En 2021, el Senado de la República aprobó por unanimidad una reforma a la Ley General de Salud que prohíbe las pruebas cosméticas en animales, marcando un avance histórico en la protección animal.
La iniciativa recibió 103 votos a favor y establece que no podrán fabricarse, importarse ni comercializarse productos cosméticos que hayan sido probados en animales, ya sea en su formulación final o en sus ingredientes.
Sanciones penales
La reforma contempla penas de dos a siete años de prisión para quienes participen en estas prácticas, así como multas de entre 200 y dos mil UMAs.
Con esta decisión, México se convirtió en el primer país de América del Norte en implementar esta prohibición y en el número 41 a nivel mundial.
Campaña que impulsó el cambio
El debate público se intensificó tras la difusión de la campaña #SalvaARalph, impulsada por la organización Humane Society International.
El movimiento reunió más de 1.3 millones de firmas, lo que contribuyó a acelerar la discusión legislativa.
El director de HSI en México, Antón Aguilar, destacó que la reforma representa el fin de la crueldad innecesaria en la industria cosmética.
Asimismo, se reconoció el impulso del senador Ricardo Monreal Ávila, quien presentó la iniciativa en 2019.
Consumidores impulsan cambio
La reforma también responde a una transformación en el consumo. Un estudio de Parametría reveló que el 78% de los mexicanos considera importante adquirir productos libres de crueldad animal.
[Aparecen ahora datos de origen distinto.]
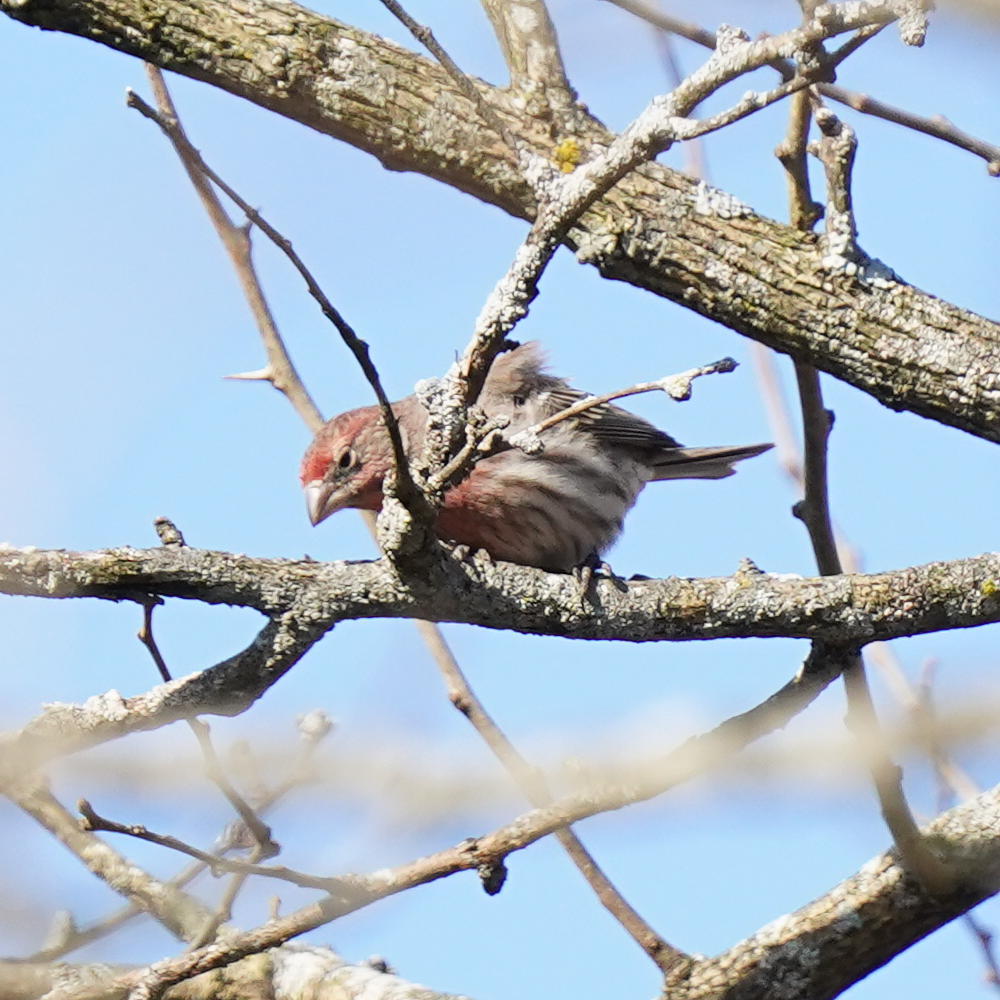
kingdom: Animalia
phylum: Chordata
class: Aves
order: Passeriformes
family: Fringillidae
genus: Haemorhous
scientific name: Haemorhous mexicanus
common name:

Especialistas señalan que esta tendencia ha motivado a las empresas a adoptar métodos alternativos más éticos y seguros.
Desde la ONG Te Protejo, Nicole Valdebenito afirmó que esta decisión posiciona a México como referente en la región.
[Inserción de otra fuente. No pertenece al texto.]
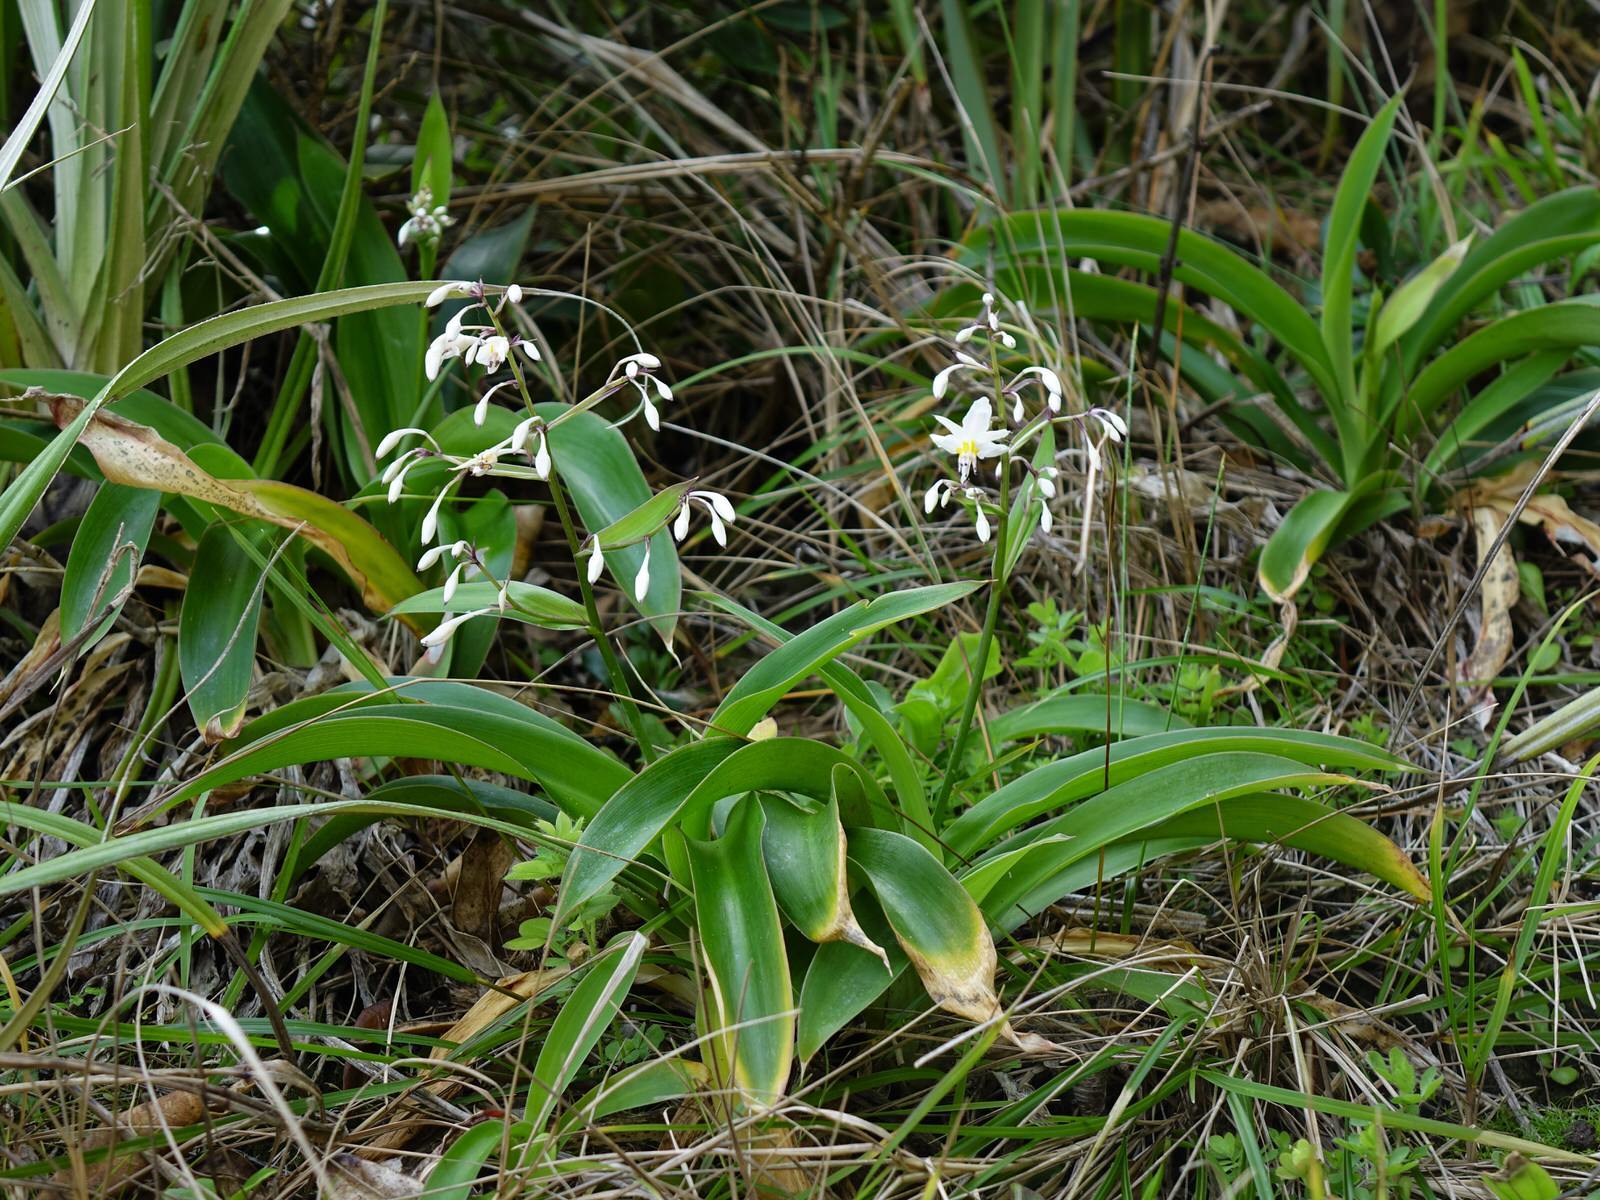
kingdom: Plantae
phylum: Tracheophyta
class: Liliopsida
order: Asparagales
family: Asparagaceae
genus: Arthropodium
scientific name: Arthropodium cirratum
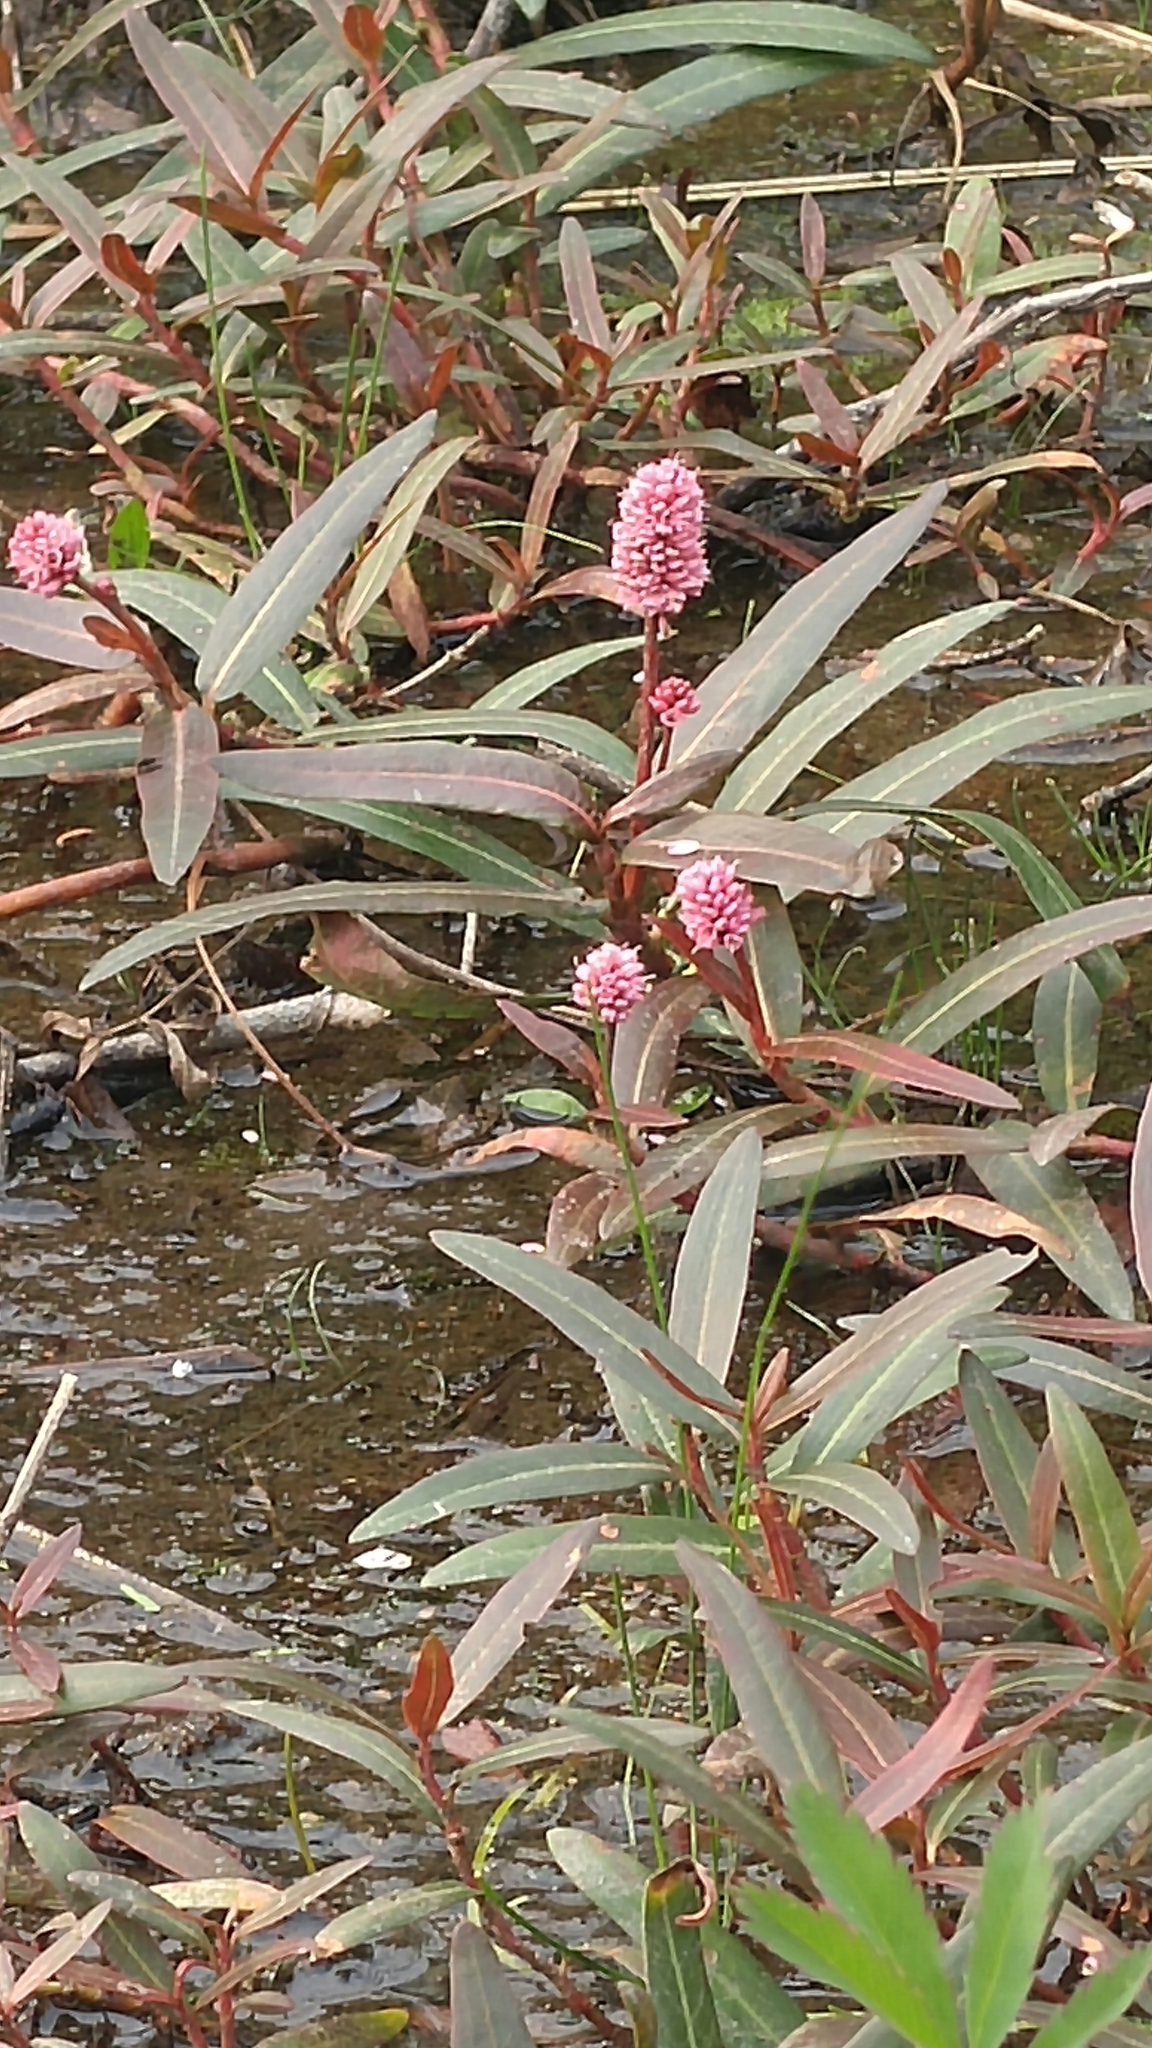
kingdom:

Impacto global de las pruebas
De acuerdo con datos legislativos, más de 500 mil animales son utilizados cada año en pruebas cosméticas a nivel mundial, en procedimientos considerados dolorosos e innecesarios.
Actualmente existen alternativas científicas que permiten evaluar la seguridad de los productos sin recurrir a animales.
Hacia una industria más ética
La reforma también garantiza el derecho a la información del consumidor, al permitir que los productos indiquen en su etiquetado si son libres de pruebas en animales.